--- start DATASET ---

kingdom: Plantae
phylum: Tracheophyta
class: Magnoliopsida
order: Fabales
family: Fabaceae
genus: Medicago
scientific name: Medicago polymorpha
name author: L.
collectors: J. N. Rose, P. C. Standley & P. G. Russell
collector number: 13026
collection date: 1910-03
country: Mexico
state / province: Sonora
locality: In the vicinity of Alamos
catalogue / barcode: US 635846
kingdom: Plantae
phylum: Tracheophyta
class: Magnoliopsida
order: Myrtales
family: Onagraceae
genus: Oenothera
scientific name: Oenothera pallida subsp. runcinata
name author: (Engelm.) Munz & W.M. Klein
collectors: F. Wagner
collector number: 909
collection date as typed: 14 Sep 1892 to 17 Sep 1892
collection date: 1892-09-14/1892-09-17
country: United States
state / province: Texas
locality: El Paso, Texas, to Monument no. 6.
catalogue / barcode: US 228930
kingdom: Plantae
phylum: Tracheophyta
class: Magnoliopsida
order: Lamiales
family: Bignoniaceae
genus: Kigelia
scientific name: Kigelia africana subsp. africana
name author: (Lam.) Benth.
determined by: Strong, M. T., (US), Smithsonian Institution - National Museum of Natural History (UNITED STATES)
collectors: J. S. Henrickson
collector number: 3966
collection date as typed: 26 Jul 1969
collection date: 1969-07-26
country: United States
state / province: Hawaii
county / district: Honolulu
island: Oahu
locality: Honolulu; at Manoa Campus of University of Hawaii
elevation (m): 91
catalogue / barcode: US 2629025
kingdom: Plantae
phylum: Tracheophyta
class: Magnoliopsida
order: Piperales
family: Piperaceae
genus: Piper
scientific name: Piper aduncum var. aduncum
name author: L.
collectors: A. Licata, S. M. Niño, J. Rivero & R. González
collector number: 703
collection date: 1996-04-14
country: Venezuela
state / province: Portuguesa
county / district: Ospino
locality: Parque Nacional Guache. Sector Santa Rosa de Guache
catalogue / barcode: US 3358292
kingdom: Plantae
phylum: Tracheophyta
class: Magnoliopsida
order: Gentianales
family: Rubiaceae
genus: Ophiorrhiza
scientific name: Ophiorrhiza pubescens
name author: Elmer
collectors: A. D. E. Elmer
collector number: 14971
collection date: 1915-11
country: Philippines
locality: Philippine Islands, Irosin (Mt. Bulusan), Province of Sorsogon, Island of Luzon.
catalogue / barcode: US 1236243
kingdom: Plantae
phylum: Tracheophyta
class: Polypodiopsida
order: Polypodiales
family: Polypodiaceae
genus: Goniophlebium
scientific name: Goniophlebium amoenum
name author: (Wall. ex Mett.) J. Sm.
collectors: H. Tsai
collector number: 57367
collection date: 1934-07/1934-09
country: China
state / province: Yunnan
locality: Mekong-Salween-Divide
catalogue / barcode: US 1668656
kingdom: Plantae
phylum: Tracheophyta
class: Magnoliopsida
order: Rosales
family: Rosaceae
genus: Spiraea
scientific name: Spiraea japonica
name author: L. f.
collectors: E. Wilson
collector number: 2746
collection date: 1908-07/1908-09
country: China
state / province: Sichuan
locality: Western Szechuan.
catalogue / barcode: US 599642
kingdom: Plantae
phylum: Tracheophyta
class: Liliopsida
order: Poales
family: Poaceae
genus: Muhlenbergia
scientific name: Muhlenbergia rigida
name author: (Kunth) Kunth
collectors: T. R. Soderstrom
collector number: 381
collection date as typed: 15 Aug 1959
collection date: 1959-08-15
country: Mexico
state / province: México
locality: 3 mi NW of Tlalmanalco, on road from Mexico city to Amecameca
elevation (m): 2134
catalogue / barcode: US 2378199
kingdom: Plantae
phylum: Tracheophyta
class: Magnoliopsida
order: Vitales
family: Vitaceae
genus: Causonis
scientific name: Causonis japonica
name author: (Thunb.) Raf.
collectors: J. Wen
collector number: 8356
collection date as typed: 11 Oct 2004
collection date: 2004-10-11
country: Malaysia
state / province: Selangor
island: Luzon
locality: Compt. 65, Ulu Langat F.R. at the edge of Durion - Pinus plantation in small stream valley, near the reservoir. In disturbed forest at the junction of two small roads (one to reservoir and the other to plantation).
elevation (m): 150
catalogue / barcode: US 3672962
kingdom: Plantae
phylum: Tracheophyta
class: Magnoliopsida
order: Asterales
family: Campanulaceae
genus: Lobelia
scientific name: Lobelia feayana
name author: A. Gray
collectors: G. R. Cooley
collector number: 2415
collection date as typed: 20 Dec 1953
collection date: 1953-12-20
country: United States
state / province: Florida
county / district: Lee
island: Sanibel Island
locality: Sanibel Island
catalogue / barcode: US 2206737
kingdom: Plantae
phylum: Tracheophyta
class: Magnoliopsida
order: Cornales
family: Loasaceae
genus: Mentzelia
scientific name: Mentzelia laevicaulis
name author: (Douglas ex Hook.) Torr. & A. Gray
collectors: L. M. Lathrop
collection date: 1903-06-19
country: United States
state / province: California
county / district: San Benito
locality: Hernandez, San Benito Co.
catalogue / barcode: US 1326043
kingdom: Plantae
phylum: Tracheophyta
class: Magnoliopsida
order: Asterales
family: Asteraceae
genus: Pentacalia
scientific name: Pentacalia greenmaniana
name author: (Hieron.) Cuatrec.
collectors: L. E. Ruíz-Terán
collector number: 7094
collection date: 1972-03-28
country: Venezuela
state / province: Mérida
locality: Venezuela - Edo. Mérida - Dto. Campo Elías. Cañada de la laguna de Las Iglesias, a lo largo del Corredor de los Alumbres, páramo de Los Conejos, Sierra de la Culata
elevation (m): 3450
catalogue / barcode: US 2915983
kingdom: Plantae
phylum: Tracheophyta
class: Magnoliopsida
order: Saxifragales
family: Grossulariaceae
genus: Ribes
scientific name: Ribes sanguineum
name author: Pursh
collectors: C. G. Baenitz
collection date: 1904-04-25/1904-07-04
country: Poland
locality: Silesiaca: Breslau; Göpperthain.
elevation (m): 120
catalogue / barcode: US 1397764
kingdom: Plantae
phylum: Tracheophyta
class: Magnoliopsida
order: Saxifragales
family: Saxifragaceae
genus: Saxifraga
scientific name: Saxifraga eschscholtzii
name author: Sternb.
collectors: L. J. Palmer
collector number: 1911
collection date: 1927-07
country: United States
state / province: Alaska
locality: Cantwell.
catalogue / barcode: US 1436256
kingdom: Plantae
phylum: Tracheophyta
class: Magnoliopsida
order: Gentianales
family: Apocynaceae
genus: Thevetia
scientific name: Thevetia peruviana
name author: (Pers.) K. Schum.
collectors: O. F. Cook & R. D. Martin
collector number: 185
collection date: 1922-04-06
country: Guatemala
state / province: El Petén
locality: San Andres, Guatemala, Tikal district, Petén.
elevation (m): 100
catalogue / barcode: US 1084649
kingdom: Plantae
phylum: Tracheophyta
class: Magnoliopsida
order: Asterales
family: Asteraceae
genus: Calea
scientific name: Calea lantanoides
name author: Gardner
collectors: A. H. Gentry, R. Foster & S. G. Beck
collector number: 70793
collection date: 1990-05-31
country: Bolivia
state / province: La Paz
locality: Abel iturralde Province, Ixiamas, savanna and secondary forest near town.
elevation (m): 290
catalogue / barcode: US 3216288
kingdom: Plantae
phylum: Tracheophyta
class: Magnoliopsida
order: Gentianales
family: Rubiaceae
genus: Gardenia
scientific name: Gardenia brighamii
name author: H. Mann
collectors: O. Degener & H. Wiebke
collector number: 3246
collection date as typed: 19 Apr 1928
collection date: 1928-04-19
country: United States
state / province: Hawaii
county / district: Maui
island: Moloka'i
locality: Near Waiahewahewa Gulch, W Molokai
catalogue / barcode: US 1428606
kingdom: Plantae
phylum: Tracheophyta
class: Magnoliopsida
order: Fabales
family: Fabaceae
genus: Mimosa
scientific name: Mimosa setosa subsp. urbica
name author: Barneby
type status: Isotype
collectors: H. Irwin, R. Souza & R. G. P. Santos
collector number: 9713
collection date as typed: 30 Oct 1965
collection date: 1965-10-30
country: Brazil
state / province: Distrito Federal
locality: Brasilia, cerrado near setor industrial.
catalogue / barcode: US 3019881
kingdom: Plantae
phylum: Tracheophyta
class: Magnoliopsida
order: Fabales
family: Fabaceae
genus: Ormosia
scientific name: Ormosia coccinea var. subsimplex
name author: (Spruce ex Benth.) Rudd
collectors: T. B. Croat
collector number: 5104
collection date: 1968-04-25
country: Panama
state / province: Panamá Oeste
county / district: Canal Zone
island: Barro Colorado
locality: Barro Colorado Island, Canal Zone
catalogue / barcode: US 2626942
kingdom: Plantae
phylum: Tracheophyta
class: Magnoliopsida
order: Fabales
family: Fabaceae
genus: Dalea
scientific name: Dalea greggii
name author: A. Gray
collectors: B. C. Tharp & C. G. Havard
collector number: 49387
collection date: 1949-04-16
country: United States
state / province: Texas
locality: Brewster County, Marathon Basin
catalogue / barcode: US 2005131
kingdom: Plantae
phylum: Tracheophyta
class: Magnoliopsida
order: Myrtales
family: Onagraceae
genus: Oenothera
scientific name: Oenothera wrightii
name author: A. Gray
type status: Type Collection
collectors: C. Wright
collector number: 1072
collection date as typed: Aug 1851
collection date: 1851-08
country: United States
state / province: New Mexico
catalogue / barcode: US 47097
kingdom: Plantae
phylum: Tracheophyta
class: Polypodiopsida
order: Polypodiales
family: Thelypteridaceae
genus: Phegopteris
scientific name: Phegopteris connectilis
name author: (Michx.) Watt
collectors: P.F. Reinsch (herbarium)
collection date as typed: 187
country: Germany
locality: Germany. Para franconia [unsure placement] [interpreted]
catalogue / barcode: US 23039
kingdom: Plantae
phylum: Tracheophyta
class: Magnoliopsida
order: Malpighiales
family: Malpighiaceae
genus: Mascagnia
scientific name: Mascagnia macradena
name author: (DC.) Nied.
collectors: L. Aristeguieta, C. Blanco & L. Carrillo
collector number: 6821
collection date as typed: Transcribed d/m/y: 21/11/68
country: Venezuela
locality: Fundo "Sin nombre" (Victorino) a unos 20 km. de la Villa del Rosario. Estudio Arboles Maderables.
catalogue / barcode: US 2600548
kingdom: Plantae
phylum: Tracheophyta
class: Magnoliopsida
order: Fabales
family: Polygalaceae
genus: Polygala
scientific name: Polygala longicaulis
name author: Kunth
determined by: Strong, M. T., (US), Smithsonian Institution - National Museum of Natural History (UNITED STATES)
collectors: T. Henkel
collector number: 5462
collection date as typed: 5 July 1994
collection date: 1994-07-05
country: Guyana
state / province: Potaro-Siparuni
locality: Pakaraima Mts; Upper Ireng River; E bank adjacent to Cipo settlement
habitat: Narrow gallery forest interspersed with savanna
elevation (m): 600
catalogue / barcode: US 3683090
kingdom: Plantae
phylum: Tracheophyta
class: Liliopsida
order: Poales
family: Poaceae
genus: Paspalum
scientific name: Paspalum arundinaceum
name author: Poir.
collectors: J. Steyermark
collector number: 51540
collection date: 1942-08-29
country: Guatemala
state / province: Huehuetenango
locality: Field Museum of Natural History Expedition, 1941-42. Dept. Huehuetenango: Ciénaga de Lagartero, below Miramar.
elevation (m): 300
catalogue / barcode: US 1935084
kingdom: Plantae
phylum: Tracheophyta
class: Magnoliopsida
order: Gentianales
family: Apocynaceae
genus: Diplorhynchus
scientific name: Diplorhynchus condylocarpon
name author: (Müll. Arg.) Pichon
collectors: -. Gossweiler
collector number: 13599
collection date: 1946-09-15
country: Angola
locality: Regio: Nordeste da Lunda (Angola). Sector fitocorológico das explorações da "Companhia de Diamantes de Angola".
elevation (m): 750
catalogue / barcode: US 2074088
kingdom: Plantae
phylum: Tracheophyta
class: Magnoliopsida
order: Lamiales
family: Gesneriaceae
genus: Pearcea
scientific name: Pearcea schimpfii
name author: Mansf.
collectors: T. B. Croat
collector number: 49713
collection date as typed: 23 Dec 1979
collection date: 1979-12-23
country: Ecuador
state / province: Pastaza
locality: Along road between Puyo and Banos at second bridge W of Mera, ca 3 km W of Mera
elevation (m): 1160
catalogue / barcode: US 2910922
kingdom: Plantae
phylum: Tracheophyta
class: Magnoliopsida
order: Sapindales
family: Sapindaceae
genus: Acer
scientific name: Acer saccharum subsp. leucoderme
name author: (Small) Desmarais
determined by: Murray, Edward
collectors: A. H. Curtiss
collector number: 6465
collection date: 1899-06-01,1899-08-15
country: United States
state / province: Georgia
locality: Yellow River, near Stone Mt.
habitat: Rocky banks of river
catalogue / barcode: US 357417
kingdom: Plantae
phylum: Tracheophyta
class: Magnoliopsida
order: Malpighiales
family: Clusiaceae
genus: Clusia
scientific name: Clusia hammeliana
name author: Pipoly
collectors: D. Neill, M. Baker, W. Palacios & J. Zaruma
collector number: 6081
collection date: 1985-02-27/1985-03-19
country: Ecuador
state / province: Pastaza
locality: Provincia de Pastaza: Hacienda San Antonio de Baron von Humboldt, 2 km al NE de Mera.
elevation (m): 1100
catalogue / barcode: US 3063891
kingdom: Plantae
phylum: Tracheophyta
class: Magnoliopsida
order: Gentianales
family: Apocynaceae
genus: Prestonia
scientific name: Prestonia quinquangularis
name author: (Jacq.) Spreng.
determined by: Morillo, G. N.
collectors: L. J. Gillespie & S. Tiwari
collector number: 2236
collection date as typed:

--- end DATASET ---

Reproduce the records word for word from their first line through the line containing "collector number: 909", with that line included.

FINAL ANSWER.
kingdom: Plantae
phylum: Tracheophyta
class: Magnoliopsida
order: Fabales
family: Fabaceae
genus: Medicago
scientific name: Medicago polymorpha
name author: L.
collectors: J. N. Rose, P. C. Standley & P. G. Russell
collector number: 13026
collection date: 1910-03
country: Mexico
state / province: Sonora
locality: In the vicinity of Alamos
catalogue / barcode: US 635846
kingdom: Plantae
phylum: Tracheophyta
class: Magnoliopsida
order: Myrtales
family: Onagraceae
genus: Oenothera
scientific name: Oenothera pallida subsp. runcinata
name author: (Engelm.) Munz & W.M. Klein
collectors: F. Wagner
collector number: 909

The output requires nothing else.